PAGE THREE Random Acts

A Good Turn Deserves Another; A Wrong Turn Can Prompt One

Wednesday, December 3, 2008

At the end of September, I was returning home from a day trip to see relatives in Williamsburg. I was on the cellphone with my husband, which I usually don't do when my car is in motion. Then I realized that I had made a wrong turn in the neighborhood. As I made a U-turn, I ended up nose down in a drainage ditch. Fortunately, I had stopped the car short of my front end hitting the bottom of the concrete ditch. The ditch had no caution signs and was hidden by long grass.

When I got out of my car, I saw that it was tilted to its left side, with the right wheels in the air. I was shaken up, but not injured. Several people stopped, while others drove by, trying to contain their laughter.
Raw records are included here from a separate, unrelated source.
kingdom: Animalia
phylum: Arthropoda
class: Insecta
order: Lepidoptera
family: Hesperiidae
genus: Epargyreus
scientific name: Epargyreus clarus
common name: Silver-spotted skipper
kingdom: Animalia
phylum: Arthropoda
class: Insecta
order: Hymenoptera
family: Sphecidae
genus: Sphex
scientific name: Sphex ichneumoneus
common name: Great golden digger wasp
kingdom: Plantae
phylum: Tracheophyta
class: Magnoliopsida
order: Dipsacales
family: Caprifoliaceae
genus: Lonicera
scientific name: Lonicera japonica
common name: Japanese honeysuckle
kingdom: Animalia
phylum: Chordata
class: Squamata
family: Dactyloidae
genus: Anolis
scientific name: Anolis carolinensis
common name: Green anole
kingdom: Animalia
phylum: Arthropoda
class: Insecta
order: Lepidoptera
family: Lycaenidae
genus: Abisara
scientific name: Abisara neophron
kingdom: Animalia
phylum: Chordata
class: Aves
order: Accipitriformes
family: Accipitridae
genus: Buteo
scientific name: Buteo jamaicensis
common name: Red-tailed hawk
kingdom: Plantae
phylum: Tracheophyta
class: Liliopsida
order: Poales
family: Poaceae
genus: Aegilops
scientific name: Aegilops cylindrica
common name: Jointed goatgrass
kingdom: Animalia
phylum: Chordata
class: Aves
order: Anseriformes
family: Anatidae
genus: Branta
A young woman stopped, placed her toddler in a stroller and helped me calm down. With her assistance, I was able to call for a tow truck.

Meanwhile, several men were conferring near my car. They said they thought they could get my car out. The plan was to put two very big men in the opened trunk, two at the front to lift and push, and me behind the wheel to drive the car out. I was still shaking too much to consider driving, so the organizer of the plan volunteered to get behind the wheel. It took a minute for the front tire to catch hold, but when it did, the car came out of the ditch. I thanked and hugged everyone.

I did not take any pictures of the incident. But if I had taken pictures, the pictures would have been of the people who helped me, not of the car balanced on its side. I was lucky in many ways. The car sustained just a few scratches underneath, and I was extremely fortunate to have been helped by some wonderful neighbors in Williamsburg.

-- Mary Lipsey, Springfield

A Unique Customer Loyalty Program

In the early 1980s, exotic ingredients were difficult to find in the neighborhood grocery stores. There were two exceptions: the International Safeway on 12th Street NW and Larimer's Market on Connecticut Avenue a few blocks north of Dupont Circle.

I was throwing a dinner for my friends, some of whom were new vegetarians, to be held after work. I had purchased all the ingredients and done some advance prep so I could throw everything together at the last minute before my guests arrived.

At lunchtime, however, I realized with horror that I had forgotten to take the phyllo dough, a main ingredient, out of the freezer and that it would never be thawed in time to use it for dinner.

I worked in a government office downtown, so I raced to the International Safeway, but they did not have any phyllo.

I was desperate. Then, suddenly, a wild idea came to me. With trepidation at my boldness, I called Larimer's, explained my predicament and made my proposal: Would they take a package of phyllo dough out of their freezer now so that I could stop by en route home to buy it for immediate use at dinner?

To my relief and joy (and more than a little astonishment), the manager immediately agreed, would not even take my credit card number and said to come by at 6 p.m. and it would be thawed and ready. I did, and Larimer's saved the day. From then until they closed several years later, I was among their most loyal customers!